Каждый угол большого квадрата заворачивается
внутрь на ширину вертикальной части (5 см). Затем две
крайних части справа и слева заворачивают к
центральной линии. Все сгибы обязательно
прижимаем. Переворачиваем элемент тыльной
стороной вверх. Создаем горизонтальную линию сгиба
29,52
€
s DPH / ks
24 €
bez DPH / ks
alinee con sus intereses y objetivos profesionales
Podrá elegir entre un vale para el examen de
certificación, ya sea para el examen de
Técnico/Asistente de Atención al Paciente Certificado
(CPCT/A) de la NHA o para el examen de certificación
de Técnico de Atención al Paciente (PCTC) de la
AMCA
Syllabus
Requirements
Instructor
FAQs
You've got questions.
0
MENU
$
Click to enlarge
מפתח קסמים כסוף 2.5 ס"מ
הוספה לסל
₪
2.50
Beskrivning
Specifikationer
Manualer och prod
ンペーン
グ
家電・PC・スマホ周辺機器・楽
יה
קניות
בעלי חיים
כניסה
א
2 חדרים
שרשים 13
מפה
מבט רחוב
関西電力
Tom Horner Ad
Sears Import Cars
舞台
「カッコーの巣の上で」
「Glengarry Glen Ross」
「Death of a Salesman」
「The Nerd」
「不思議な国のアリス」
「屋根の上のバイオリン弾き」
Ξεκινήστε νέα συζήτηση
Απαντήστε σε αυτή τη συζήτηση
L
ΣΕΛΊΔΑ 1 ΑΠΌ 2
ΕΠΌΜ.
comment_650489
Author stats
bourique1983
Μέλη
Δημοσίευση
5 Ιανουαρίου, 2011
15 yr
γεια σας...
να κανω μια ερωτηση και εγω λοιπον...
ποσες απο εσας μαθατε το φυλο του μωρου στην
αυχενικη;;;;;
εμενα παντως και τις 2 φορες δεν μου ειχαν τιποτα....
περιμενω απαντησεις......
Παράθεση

(Task description): From the material above, copy each line that includes the word "части".

(Exercise response):
внутрь на ширину вертикальной части (5 см). Затем две
крайних части справа и слева заворачивают к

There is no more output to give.